> REQUIRED WORK: All of the data goes into your copy exactly as written. Images do not.

> DATA FOR THE TASK:
········

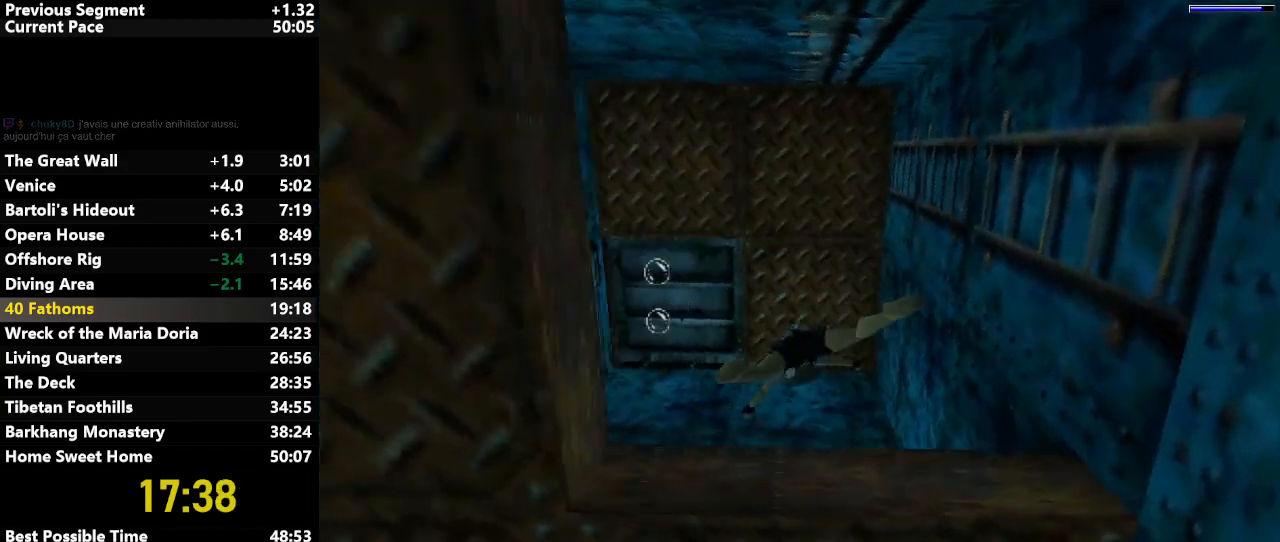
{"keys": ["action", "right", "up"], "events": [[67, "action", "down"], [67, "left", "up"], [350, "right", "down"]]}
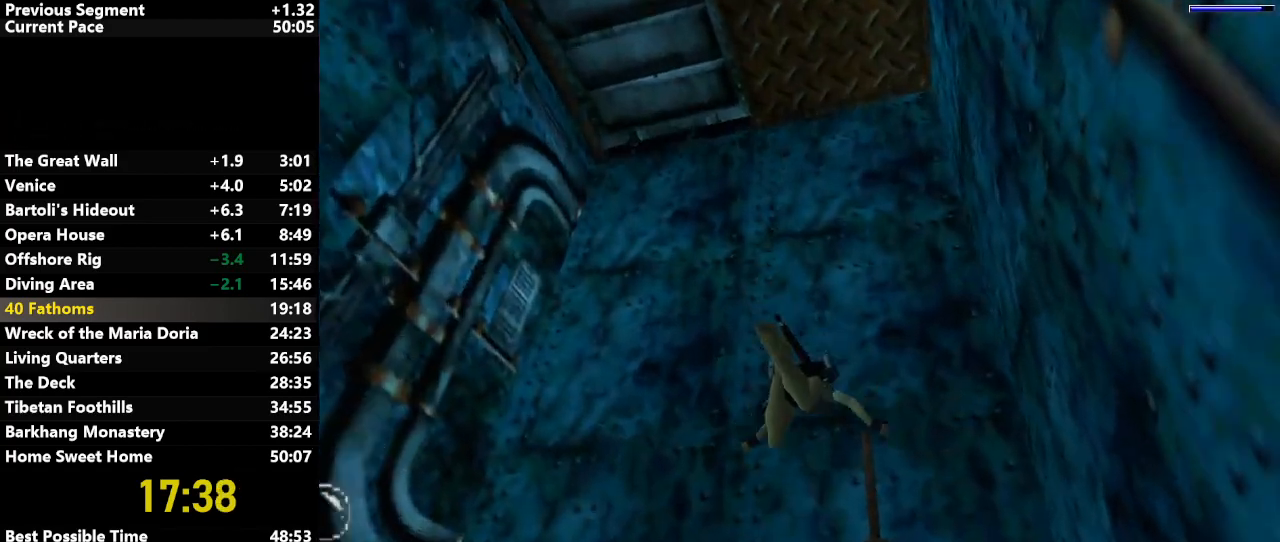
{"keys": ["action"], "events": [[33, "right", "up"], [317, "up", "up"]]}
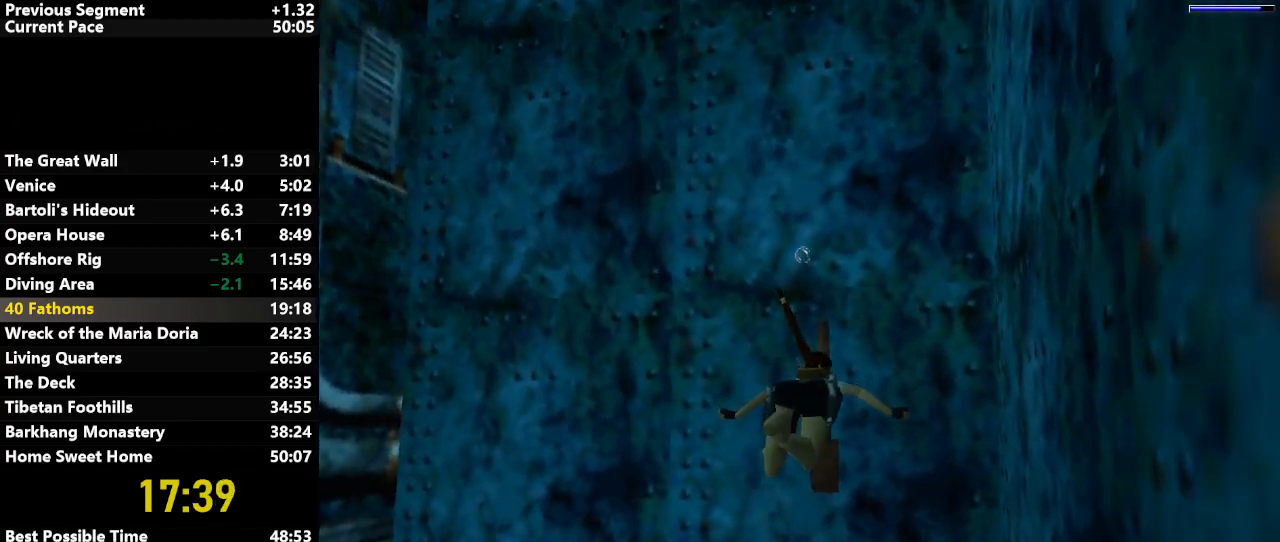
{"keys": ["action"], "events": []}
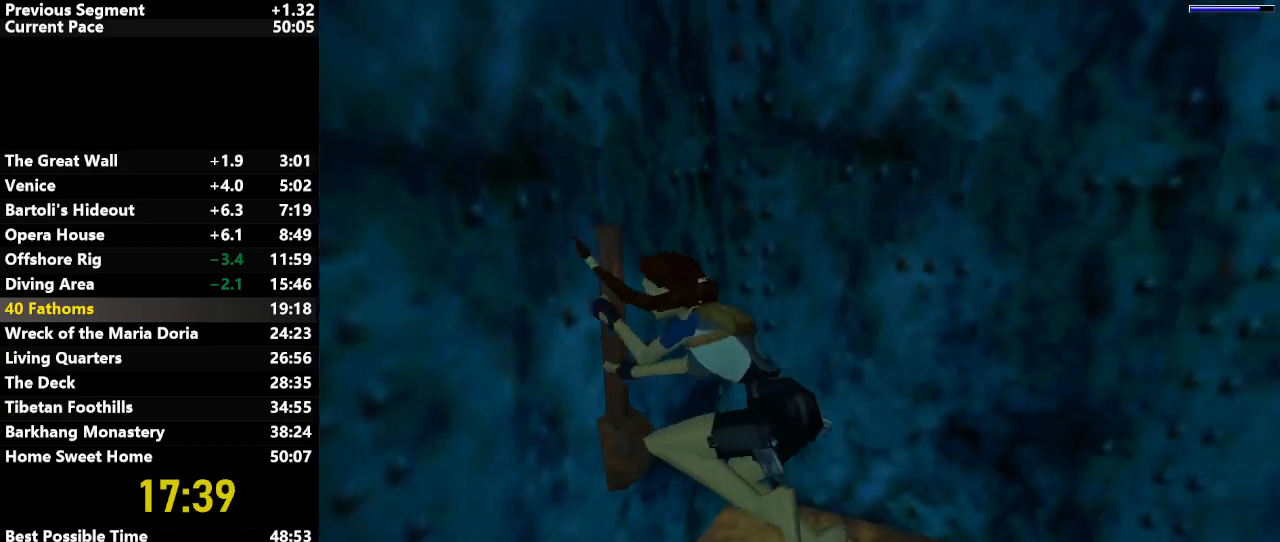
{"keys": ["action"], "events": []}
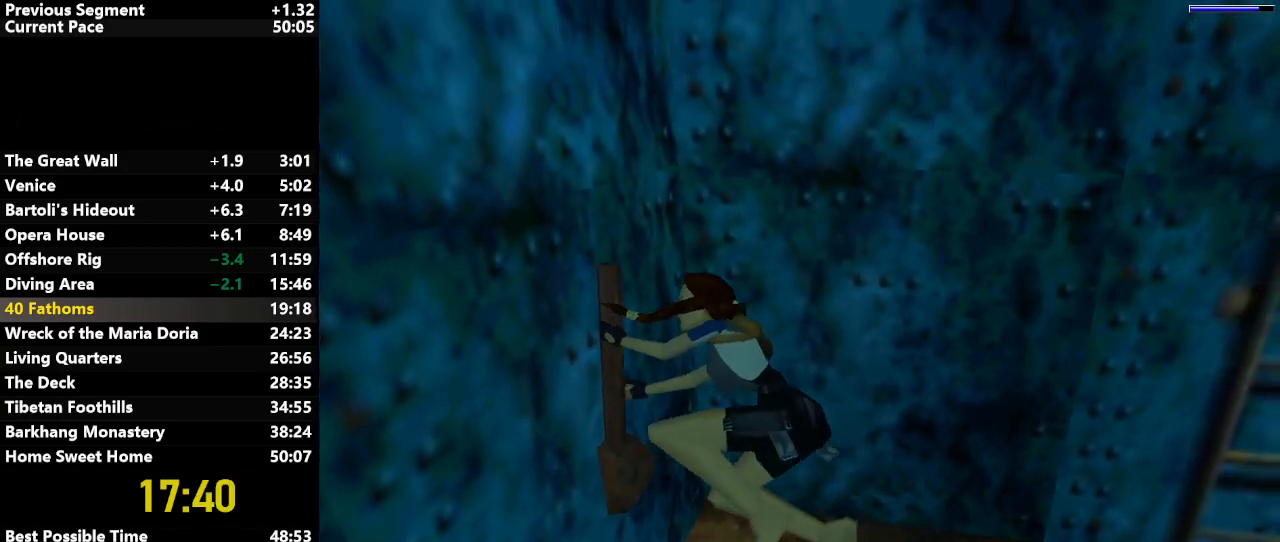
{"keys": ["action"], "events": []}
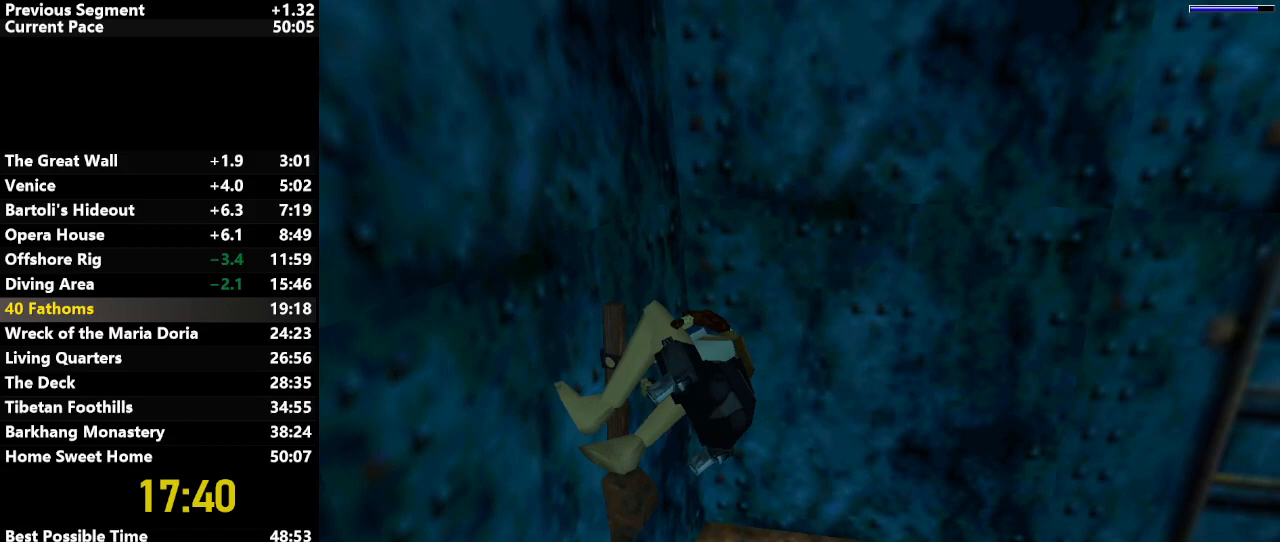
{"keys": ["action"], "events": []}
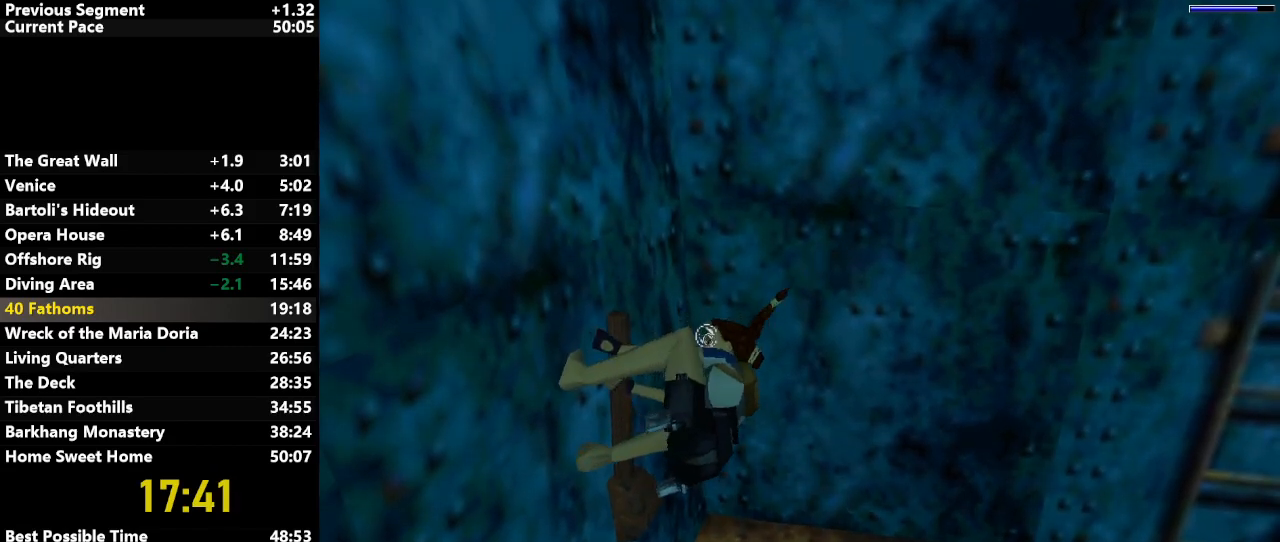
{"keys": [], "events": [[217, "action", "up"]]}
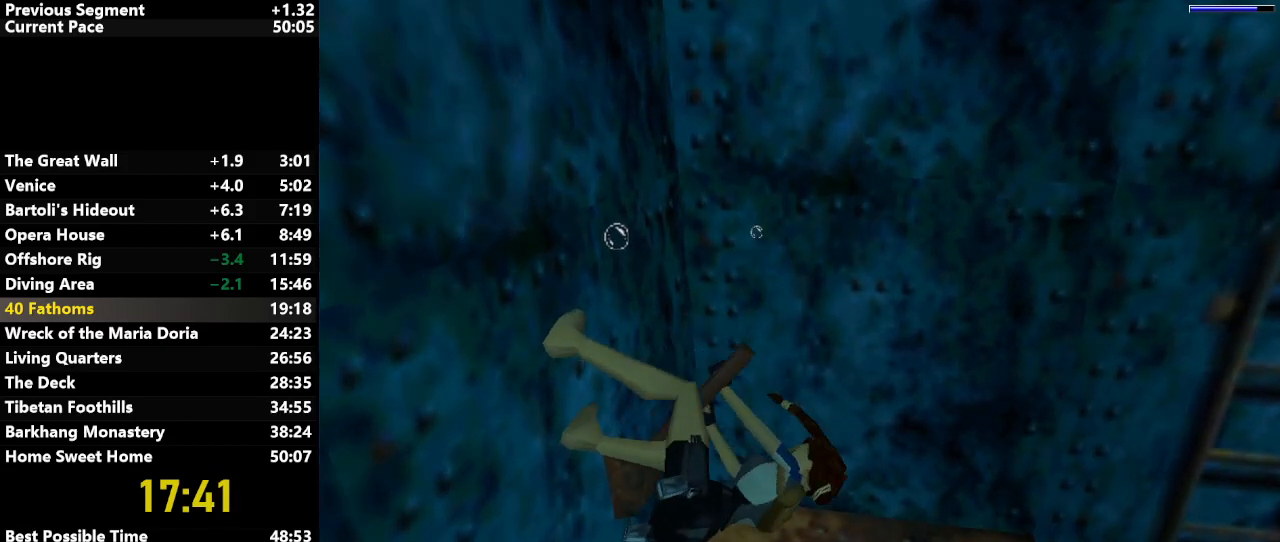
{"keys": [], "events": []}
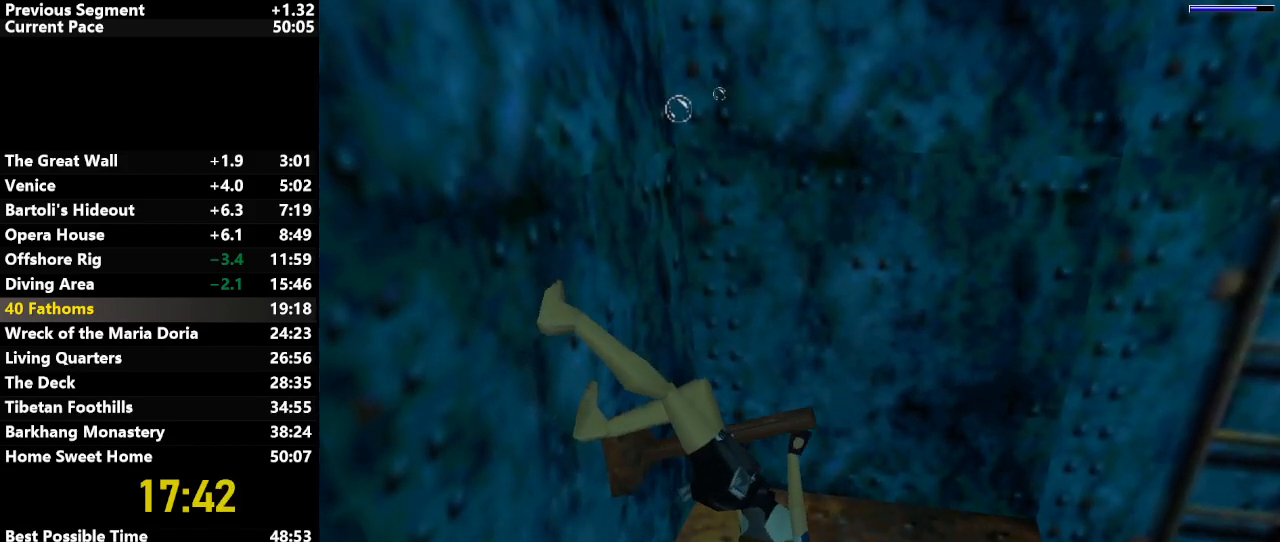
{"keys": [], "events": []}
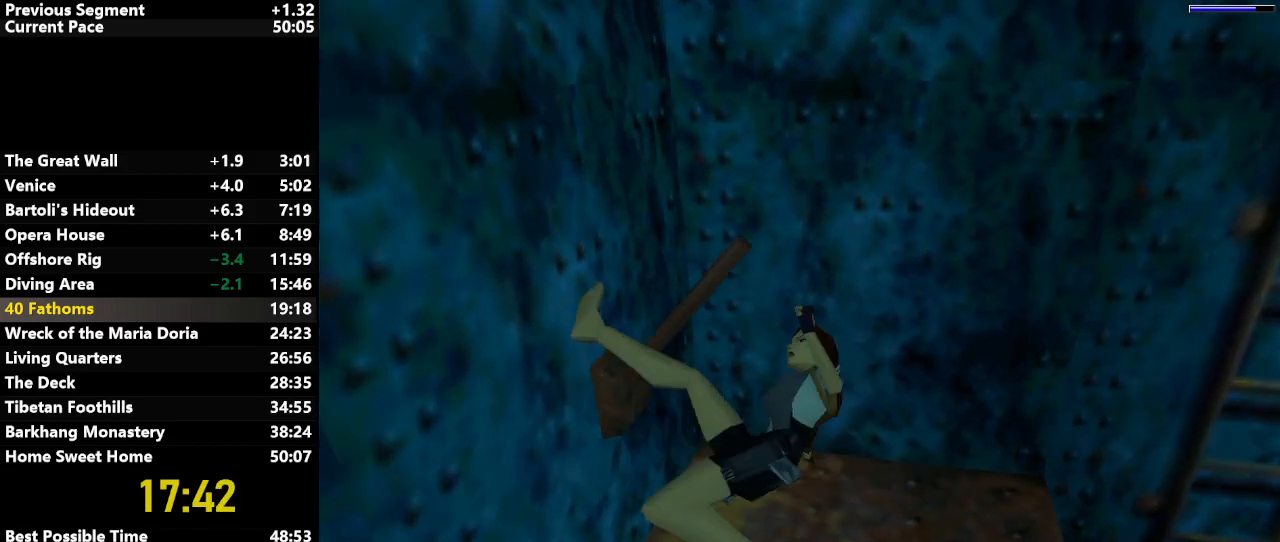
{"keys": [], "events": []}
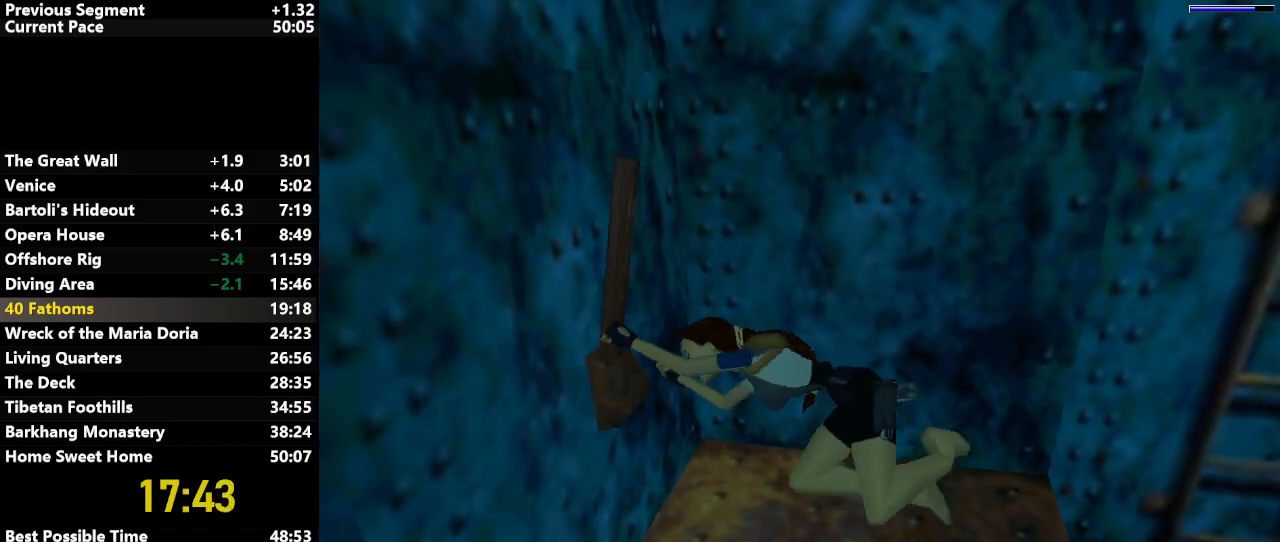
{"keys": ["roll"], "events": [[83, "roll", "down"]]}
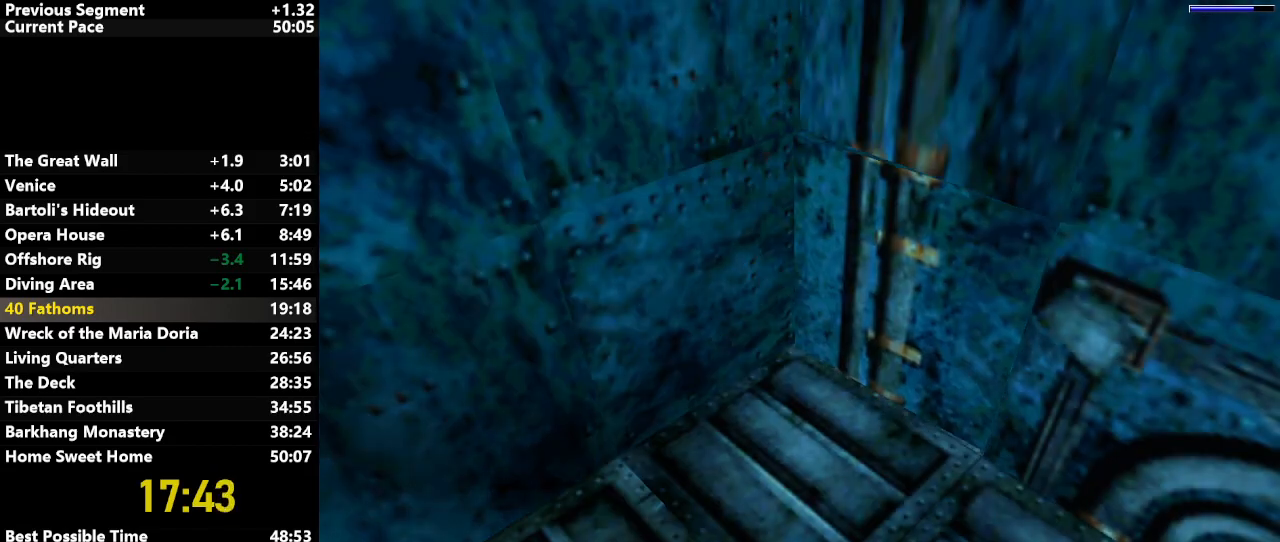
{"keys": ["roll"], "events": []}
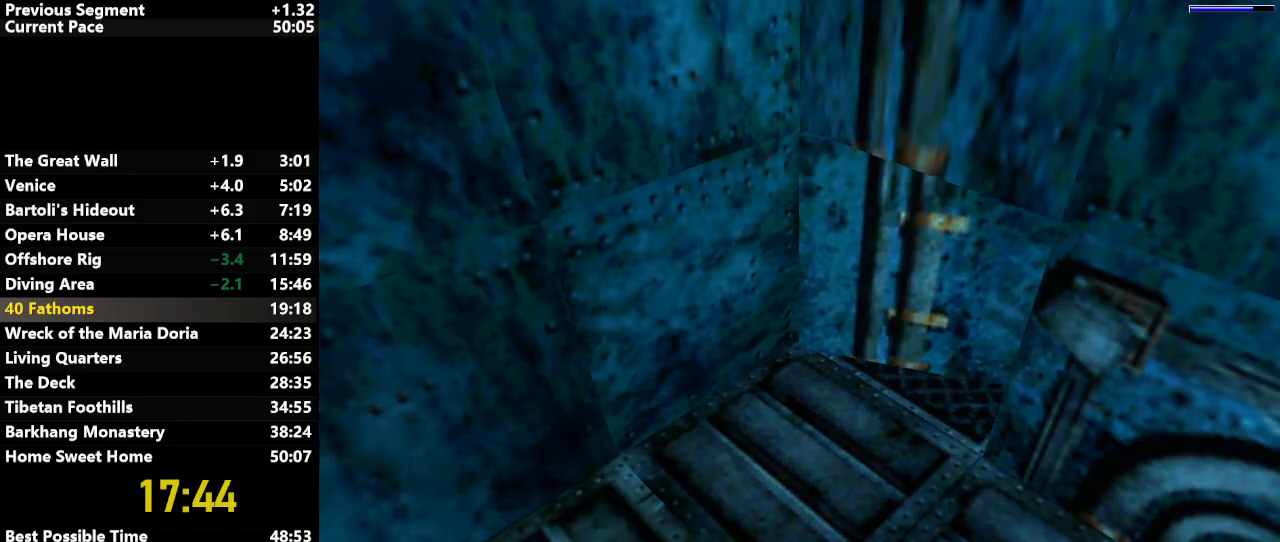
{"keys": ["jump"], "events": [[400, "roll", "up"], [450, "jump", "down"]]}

········

> SOLUTION TO THIS PROBLEM:
{"keys": ["action", "right", "up"], "events": [[67, "action", "down"], [67, "left", "up"], [350, "right", "down"]]}
{"keys": ["action"], "events": [[33, "right", "up"], [317, "up", "up"]]}
{"keys": ["action"], "events": []}
{"keys": ["action"], "events": []}
{"keys": ["action"], "events": []}
{"keys": ["action"], "events": []}
{"keys": [], "events": [[217, "action", "up"]]}
{"keys": [], "events": []}
{"keys": [], "events": []}
{"keys": [], "events": []}
{"keys": ["roll"], "events": [[83, "roll", "down"]]}
{"keys": ["roll"], "events": []}
{"keys": ["jump"], "events": [[400, "roll", "up"], [450, "jump", "down"]]}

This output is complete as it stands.